Склонность к науке всегда была важной частью его внутреннего Я. Мединститут Сергей вполне бы мог окончить на отлично, с красным дипломом, дисциплина и успеваемость у него, как говорится, были на уровне, да и способностями Бог не обделил. И всё же недотянул немного, подвёл трояк за практику, на последнем курсе, единственный за долгие годы обучения. Однако Серёга, тогда никакой ещё не Станиславович, по этому поводу не переживал. Лучше, как шутили в меде, окончить с красным лицом и синим дипломом, чем наоборот. В аспирантуру Серёга не пошёл: практическая работа интересовала его гораздо больше. И тут, в определённой степени, Серёге «повезло». Свою трудовую биографию он начинал в печально знаменитом в те времена «Скворешнике» – психиатрической больнице имени Скворцова-Степанова, в родном Питере, тогда ещё, конечно, Ленинграде, в спрятанном от нежелательных посторонних взглядов высоким забором из бетона больничном комплексе, между железной дорогой и лесопарком, на станции Удельная. И там, в различных должностях, всё выше поднимаясь скользкими ступенями крутой служебной лестницы, прослужил почти целых семь, или даже восемь и правда каких-то сумасшедших, долгих восемь лет.


Где-где, а уж в родном «Скворешнике» материалов для научных изысканий в области психиатрии Серёге действительно хватало. И дело тут не в гигантском количестве психов и маньяков в тогда ещё вполне благополучном Ленинграде. В психушку во времена расцвета социализма частенько попадали и вполне нормальные, слегка только обиженные судьбой и государственной машиной люди – возможно, с лёгкими какими-то отклонениями. «Так у кого ж их не бывает, – размышлял время от времени Серёга, – все мы немного с отклонениями, разница только в направлении и степени, возможно в умении или неумении, а может, и в банальном нежелании скрывать свою беду от окружающих». Здесь-то как раз всё было достаточно понятно. Однако, советская школа психиатрии, частенько очень быстро, прямо на глазах, умудрялась, так сказать, трансформировать и нормальных вроде бы людей в законченных шизофреников и психов. И очень успешно трансформировать. Так что в материале для исследований недостатка у Серёги, как-то постепенно, но неотвратимо превращавшегося в Сергея Станиславовича, на этом месте не бывало.

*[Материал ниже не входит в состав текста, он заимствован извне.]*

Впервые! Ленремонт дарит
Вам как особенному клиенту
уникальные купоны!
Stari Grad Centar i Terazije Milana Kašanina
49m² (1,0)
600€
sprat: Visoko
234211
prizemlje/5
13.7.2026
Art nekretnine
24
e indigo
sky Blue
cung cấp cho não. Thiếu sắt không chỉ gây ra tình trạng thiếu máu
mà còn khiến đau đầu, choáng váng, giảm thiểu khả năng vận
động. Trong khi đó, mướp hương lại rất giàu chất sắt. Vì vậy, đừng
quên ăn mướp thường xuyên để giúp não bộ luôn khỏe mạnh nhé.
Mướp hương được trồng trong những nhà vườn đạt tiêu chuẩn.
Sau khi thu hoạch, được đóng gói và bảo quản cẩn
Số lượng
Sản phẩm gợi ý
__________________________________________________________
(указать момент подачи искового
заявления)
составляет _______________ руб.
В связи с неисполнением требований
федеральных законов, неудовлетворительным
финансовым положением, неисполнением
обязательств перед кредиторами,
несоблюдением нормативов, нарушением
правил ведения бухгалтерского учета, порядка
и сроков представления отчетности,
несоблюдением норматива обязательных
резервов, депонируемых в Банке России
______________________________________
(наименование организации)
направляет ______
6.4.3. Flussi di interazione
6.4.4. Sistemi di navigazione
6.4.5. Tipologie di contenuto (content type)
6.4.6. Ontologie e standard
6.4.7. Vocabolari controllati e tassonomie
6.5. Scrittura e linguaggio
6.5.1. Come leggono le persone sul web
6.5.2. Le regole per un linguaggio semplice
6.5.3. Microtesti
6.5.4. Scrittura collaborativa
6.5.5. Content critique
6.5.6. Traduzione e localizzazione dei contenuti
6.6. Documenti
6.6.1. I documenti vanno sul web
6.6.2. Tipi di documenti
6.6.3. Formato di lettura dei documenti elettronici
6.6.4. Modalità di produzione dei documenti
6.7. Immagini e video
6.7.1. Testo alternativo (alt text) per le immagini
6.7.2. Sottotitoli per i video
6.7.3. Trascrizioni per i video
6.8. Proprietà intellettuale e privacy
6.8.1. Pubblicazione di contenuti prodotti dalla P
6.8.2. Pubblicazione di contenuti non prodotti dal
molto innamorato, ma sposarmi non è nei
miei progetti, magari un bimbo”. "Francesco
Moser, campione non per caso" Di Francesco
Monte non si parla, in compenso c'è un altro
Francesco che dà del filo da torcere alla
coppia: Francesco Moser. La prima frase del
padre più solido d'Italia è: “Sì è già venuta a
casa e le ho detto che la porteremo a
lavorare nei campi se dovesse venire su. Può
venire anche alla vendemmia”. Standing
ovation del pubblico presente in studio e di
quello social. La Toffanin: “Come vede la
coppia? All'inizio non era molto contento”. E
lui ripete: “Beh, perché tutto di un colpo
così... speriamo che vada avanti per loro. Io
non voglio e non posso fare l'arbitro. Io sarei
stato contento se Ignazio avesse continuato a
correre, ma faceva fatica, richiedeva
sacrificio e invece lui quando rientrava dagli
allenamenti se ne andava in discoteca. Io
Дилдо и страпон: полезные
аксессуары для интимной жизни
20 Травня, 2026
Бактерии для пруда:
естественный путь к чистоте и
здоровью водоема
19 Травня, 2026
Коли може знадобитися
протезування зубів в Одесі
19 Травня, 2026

Работа в дурке, пусть даже и связанная временами с некоторыми стрессами, Сергея особенно не тяготила. Коллеги, несмотря на его довольно юный возраст, относились к нему в общем-то неплохо, уважительно вполне, разве что подшучивали иногда, по—доброму; пациенты же – с некоторой даже симпатией: держимордой он не был вовсе. Время от времени Серёга проводил какие-то дурацкие, совершенно, на его взгляд лишние беседы с подающими надежды на излечение больными, делал «воспитательные» инъекции серы буйным и не стремящимся к полному и окончательному выздоровлению особо упёртым умникам, проще говоря, выполнял обыкновенные рутинные обязанности советского врача клинической психиатрии. А вечерами же, после работы, а иногда и днём, прогуливался, бывало, парком, что между станциями метро Удельная и Пионерская. И там, частенько, застревал надолго у огороженной высокой сеткой большой площадки с табличкой «Ленинградский конный клуб» на входе, любуясь стройными, с прямой, чуть выгнутой спиной наездницами в жокейских шапочках, наездниками в трико и лошадьми, конечно. Лошади, как и конный спорт, были его главной слабостью. Главной мечтой и тайной страстью всей его, такой, казалось бы, размеренной и правильной, вполне рутинной жизни были именно лошади отчего-то, и всё, так или иначе связанное с этими прекрасными животными.